# Task to carry out
Among the records, which lines hold the word "after"? Pick them out.

# Data records
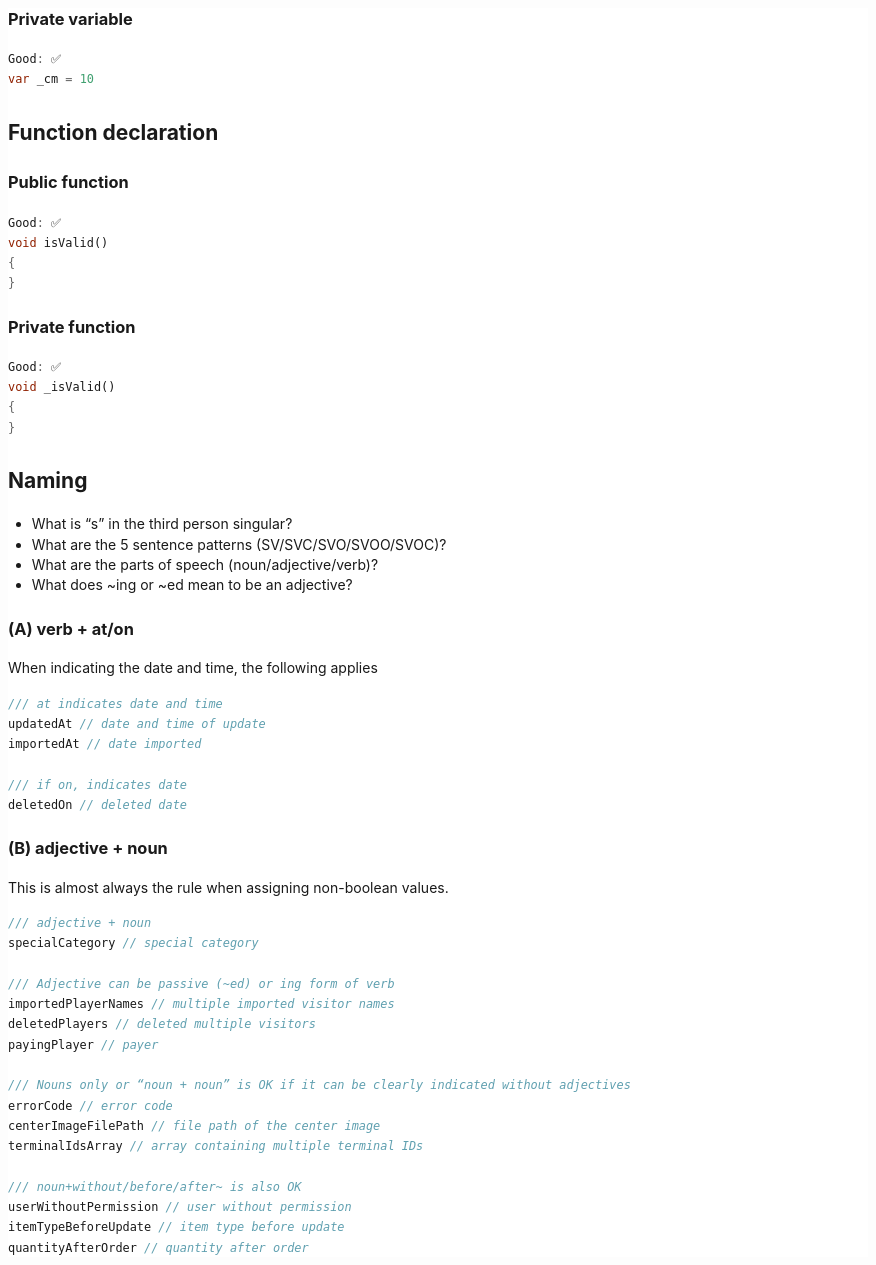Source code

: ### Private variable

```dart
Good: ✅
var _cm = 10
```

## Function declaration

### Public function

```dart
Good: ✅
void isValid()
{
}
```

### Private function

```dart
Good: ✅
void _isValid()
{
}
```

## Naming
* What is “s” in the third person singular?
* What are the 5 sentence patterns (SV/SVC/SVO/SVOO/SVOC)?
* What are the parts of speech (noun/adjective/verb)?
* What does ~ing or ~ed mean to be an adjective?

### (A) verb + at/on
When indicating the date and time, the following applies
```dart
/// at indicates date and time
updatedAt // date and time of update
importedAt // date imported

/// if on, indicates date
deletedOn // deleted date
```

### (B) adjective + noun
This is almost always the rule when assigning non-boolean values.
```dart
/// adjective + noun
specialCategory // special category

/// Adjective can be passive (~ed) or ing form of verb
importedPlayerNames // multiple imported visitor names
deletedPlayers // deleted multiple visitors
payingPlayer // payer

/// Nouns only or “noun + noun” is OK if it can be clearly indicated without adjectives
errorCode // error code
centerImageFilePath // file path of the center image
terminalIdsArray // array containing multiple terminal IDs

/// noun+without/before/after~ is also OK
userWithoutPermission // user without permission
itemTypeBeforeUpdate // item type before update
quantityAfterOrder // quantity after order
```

# Problem solution
/// noun+without/before/after~ is also OK
quantityAfterOrder // quantity after order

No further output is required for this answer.